Noisy Norwegians Clash With U.S.

By Geoff Aung

Published March 31, 2006

The Radisson in Austin, TX is a few short blocks-and an entire universe-away from the luscious chaos of Sixth Street during the city's massive South by Southwest music festival. The hotel's parking garage, Starbucks, T.G.I. Fridays, and general corporate aesthetic make it about as compatible with its surroundings as a Republican in New York for the RNC. Outside, the crowd; inside, civilization. Thankfully, there is a stowaway from the outside world reclining in the lobby: Emil Nikolaisen, frontman for the emerging Norwegian band Serena Maneesh.
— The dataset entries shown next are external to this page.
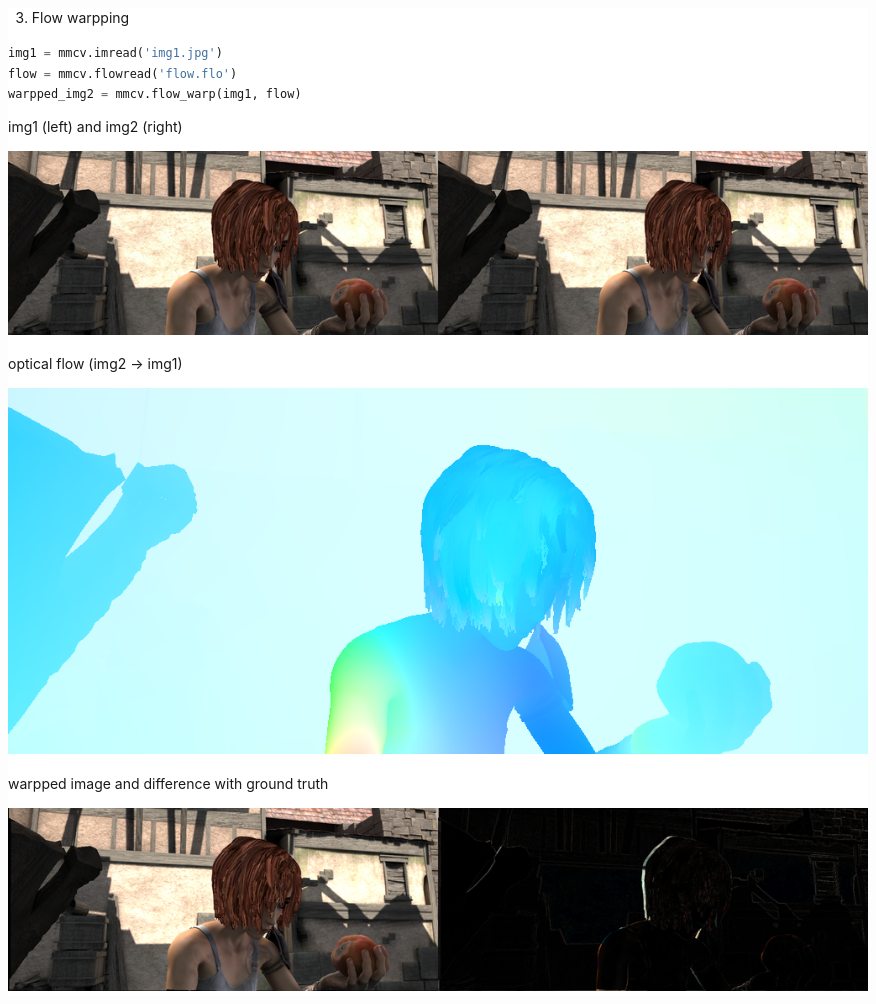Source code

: 3. Flow warpping

```python
img1 = mmcv.imread('img1.jpg')
flow = mmcv.flowread('flow.flo')
warpped_img2 = mmcv.flow_warp(img1, flow)
```

img1 (left) and img2 (right)

![raw images](_static/flow_raw_images.png)

optical flow (img2 -> img1)

![optical flow](_static/flow_img2toimg1.png)

warpped image and difference with ground truth

![warpped image](_static/flow_warp_diff.png)
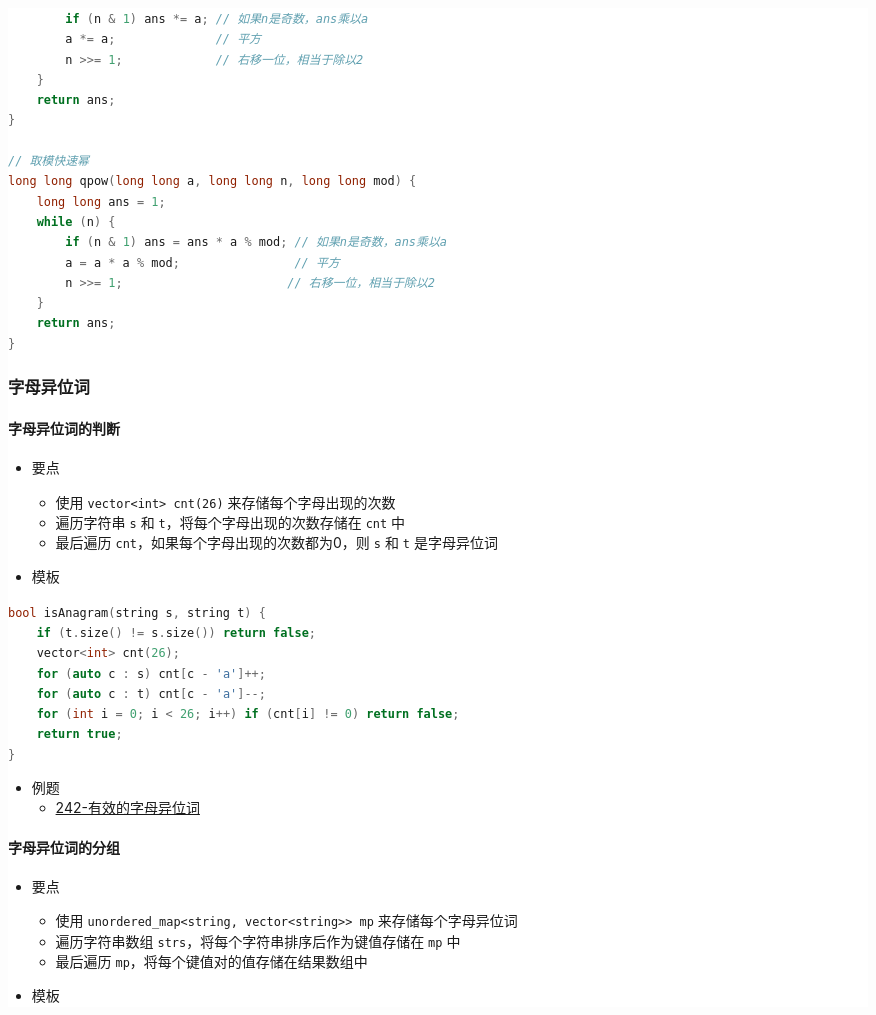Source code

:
 ```cpp
        if (n & 1) ans *= a; // 如果n是奇数，ans乘以a
        a *= a;              // 平方
        n >>= 1;             // 右移一位，相当于除以2
    }
    return ans;
}

// 取模快速幂
long long qpow(long long a, long long n, long long mod) {
    long long ans = 1;
    while (n) {
        if (n & 1) ans = ans * a % mod; // 如果n是奇数，ans乘以a
        a = a * a % mod;                // 平方
        n >>= 1;                       // 右移一位，相当于除以2
    }
    return ans;
}

```

### 字母异位词

#### 字母异位词的判断

- 要点  
  - 使用 `vector<int> cnt(26)` 来存储每个字母出现的次数
  - 遍历字符串 `s` 和 `t`，将每个字母出现的次数存储在 `cnt` 中
  - 最后遍历 `cnt`，如果每个字母出现的次数都为0，则 `s` 和 `t` 是字母异位词

- 模板

```cpp
bool isAnagram(string s, string t) {
    if (t.size() != s.size()) return false;
    vector<int> cnt(26);
    for (auto c : s) cnt[c - 'a']++;
    for (auto c : t) cnt[c - 'a']--;
    for (int i = 0; i < 26; i++) if (cnt[i] != 0) return false;
    return true;
}
```

- 例题
  - [242-有效的字母异位词](./算法训练/LeetCode/All/242-有效的字母异位词.cpp)

#### 字母异位词的分组

- 要点
  - 使用 `unordered_map<string, vector<string>> mp` 来存储每个字母异位词
  - 遍历字符串数组 `strs`，将每个字符串排序后作为键值存储在 `mp` 中
  - 最后遍历 `mp`，将每个键值对的值存储在结果数组中

- 模板
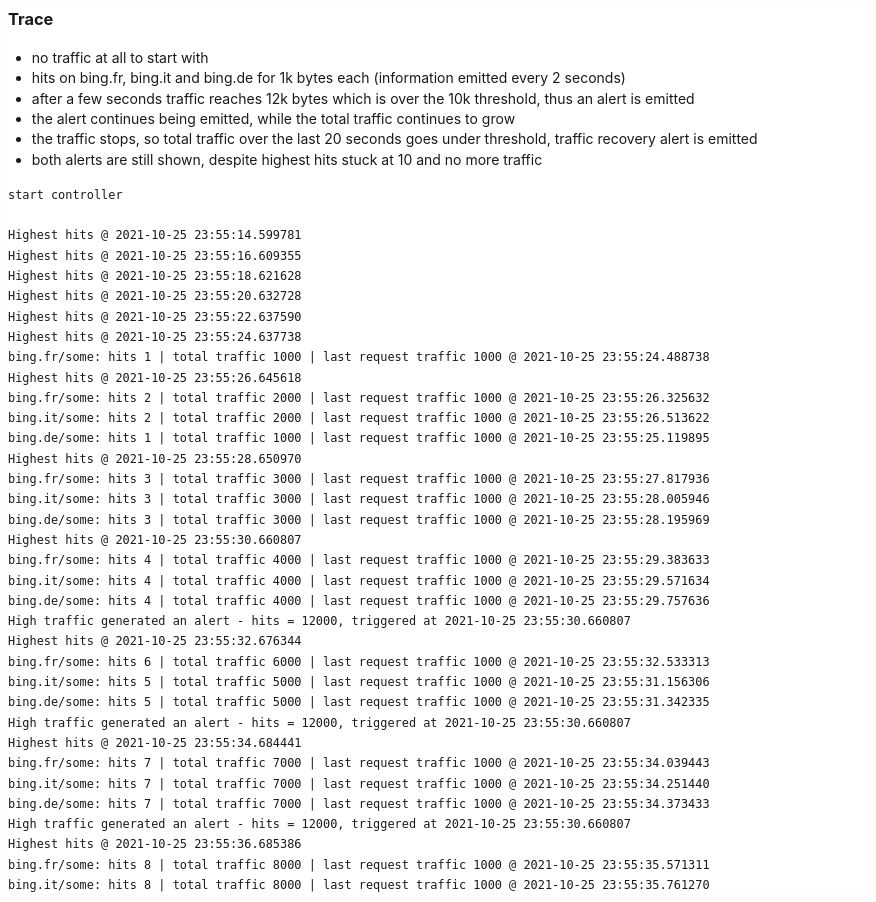 ### Trace

* no traffic at all to start with
* hits on bing.fr, bing.it and bing.de for 1k bytes each (information emitted every 2 seconds)
* after a few seconds traffic reaches 12k bytes which is over the 10k threshold, thus an alert is emitted
* the alert continues being emitted, while the total traffic continues to grow
* the traffic stops, so total traffic over the last 20 seconds goes under threshold, traffic recovery alert is emitted
* both alerts are still shown, despite highest hits stuck at 10 and no more traffic


```
start controller

Highest hits @ 2021-10-25 23:55:14.599781  
Highest hits @ 2021-10-25 23:55:16.609355  
Highest hits @ 2021-10-25 23:55:18.621628  
Highest hits @ 2021-10-25 23:55:20.632728  
Highest hits @ 2021-10-25 23:55:22.637590    
Highest hits @ 2021-10-25 23:55:24.637738 
bing.fr/some: hits 1 | total traffic 1000 | last request traffic 1000 @ 2021-10-25 23:55:24.488738  
Highest hits @ 2021-10-25 23:55:26.645618  
bing.fr/some: hits 2 | total traffic 2000 | last request traffic 1000 @ 2021-10-25 23:55:26.325632  
bing.it/some: hits 2 | total traffic 2000 | last request traffic 1000 @ 2021-10-25 23:55:26.513622  
bing.de/some: hits 1 | total traffic 1000 | last request traffic 1000 @ 2021-10-25 23:55:25.119895  
Highest hits @ 2021-10-25 23:55:28.650970  
bing.fr/some: hits 3 | total traffic 3000 | last request traffic 1000 @ 2021-10-25 23:55:27.817936  
bing.it/some: hits 3 | total traffic 3000 | last request traffic 1000 @ 2021-10-25 23:55:28.005946  
bing.de/some: hits 3 | total traffic 3000 | last request traffic 1000 @ 2021-10-25 23:55:28.195969  
Highest hits @ 2021-10-25 23:55:30.660807  
bing.fr/some: hits 4 | total traffic 4000 | last request traffic 1000 @ 2021-10-25 23:55:29.383633  
bing.it/some: hits 4 | total traffic 4000 | last request traffic 1000 @ 2021-10-25 23:55:29.571634  
bing.de/some: hits 4 | total traffic 4000 | last request traffic 1000 @ 2021-10-25 23:55:29.757636  
High traffic generated an alert - hits = 12000, triggered at 2021-10-25 23:55:30.660807
Highest hits @ 2021-10-25 23:55:32.676344
bing.fr/some: hits 6 | total traffic 6000 | last request traffic 1000 @ 2021-10-25 23:55:32.533313
bing.it/some: hits 5 | total traffic 5000 | last request traffic 1000 @ 2021-10-25 23:55:31.156306
bing.de/some: hits 5 | total traffic 5000 | last request traffic 1000 @ 2021-10-25 23:55:31.342335
High traffic generated an alert - hits = 12000, triggered at 2021-10-25 23:55:30.660807
Highest hits @ 2021-10-25 23:55:34.684441  
bing.fr/some: hits 7 | total traffic 7000 | last request traffic 1000 @ 2021-10-25 23:55:34.039443  
bing.it/some: hits 7 | total traffic 7000 | last request traffic 1000 @ 2021-10-25 23:55:34.251440  
bing.de/some: hits 7 | total traffic 7000 | last request traffic 1000 @ 2021-10-25 23:55:34.373433  
High traffic generated an alert - hits = 12000, triggered at 2021-10-25 23:55:30.660807  
Highest hits @ 2021-10-25 23:55:36.685386  
bing.fr/some: hits 8 | total traffic 8000 | last request traffic 1000 @ 2021-10-25 23:55:35.571311  
bing.it/some: hits 8 | total traffic 8000 | last request traffic 1000 @ 2021-10-25 23:55:35.761270  
```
Nikolaisen's description of the band centers on serenity. "Of Serena," he says, leaning forward excitedly in his chair, "you can draw serenade, serenity, serene, all these-the meanings, the character, the kingdom of all the meanings. I think that's really important to what we want to say with the band."

Upon first listening, serene might not seem to be an appropriate adjective for the ear-shattering wall of sound this Norwegian five-piece so magnificently creates. It fits, one is inclined to say, about as well as Nikolaisen does with his hotel lobby surroundings-dark eye makeup, an impressive selection of bracelets and rings, and the lace scarf tied around his head clash heavily with the deathly sterile Radisson. Yet the explosive guitar landscapes that were front-and-center at Serena Maneesh's Club Deville show in Austin threaten to misrepresent a band intent on exploring the kind of melody vs noise and order vs chaos dialectics that so intrigued legends like My Bloody Valentine back in shoegazer's halcyon early 90's.

Despite structural and musical symmetries that are hard to ignore, Nikolaisen takes issue-in a characteristically diplomatic style-with the Kevin Shields connection. "I don't mind. People can write whatever they want," he says. "But I think all the shoegazer stuff-it's completely not interesting at all. And it's such a shallow concept. People want a shoegazer revival, and that's fine. We'll play-they can call it whatever they want."

Serena Maneesh's self-titled debut LP doesn't drop stateside until May 23, but a glance at Nikolaisen's musical CV reveals a prolific, globe-trotting career that lends his words a certain credibility that can only come from experience. The question of roots, musical and otherwise, is of particular concern to an artist who must be one of the more reflective in the game.

"I mean, music is so much more nuanced and so much more deeper than categories," he insists. "There's so many fragments, there's so much more. The richness of things..." he says, as his heavily accented Norwegian voice momentarily trails off.

"I think it's much more interesting to go back in time to the solid roots of where you come from and refine it from there," he says. For Nikolaisen, making music is about finding a place of clean origin, a point from which the sound can expand without the creative hindrances of expectations or genre boundaries. "That's how I view my own music-trying to trace back the deepest roots of your character and refine it from there."

Nikolaisen's own roots depict a person who rarely lived apart from music and who could not help pursuing it as a career. The oldest of seven children, Nikolaisen grew up with tight sibling ties and a father who "played church music" as head principal at a music school. "Me and my brother, who sings-we were always really close growing up," he says. "And I remember us sitting on our pots, literally, underneath the sink, hitting smaller boxes. We were always obsessed with all these sounds." Eventually Nikolaisen's parents built a practice space for their music-obsessed children. One of Emil's sisters, Hilda, now plays bass for Serena Maneesh. "There was nothing else-it was so natural," Nikolaisen remembers.

Ultimately this deep, organic love for music would be a major part of Nikolaisen's decision to break from a career with bands Silver and Loch Ness Mouse to form Serena Maneesh, a long-time goal and unrelenting passion of his. He describes the genesis of the band as if it were an inevitable rush of motivation he eventually couldn't hold back any longer. "I knew this is what I'd been wanting to do for years and years and years," he says. "Eventually it had to come; it had to happen."

So far, Nikolaisen is quite grateful for the critical acclaim Serena has garnered both in the U.S. and in Europe. A brief tour last fall-and the resulting blogosphere love-added some heat to the fire, and the definite buzz status at SXSW this year has only made things hotter.

But despite his satisfaction-"We're thrilled to be here," he assures me-Nikolaisen's looking forward to getting back to the song-crafting process. "To me it's really important to head back to the writing phase again," he says. "That mode-that's what I really love the most." Perhaps that's where the serenity he uses to describe the band really lies. By contrast, the wild streets of Austin-the theater, perhaps, of Serena Maneesh's grand arrival to the United States-will never be peaceful.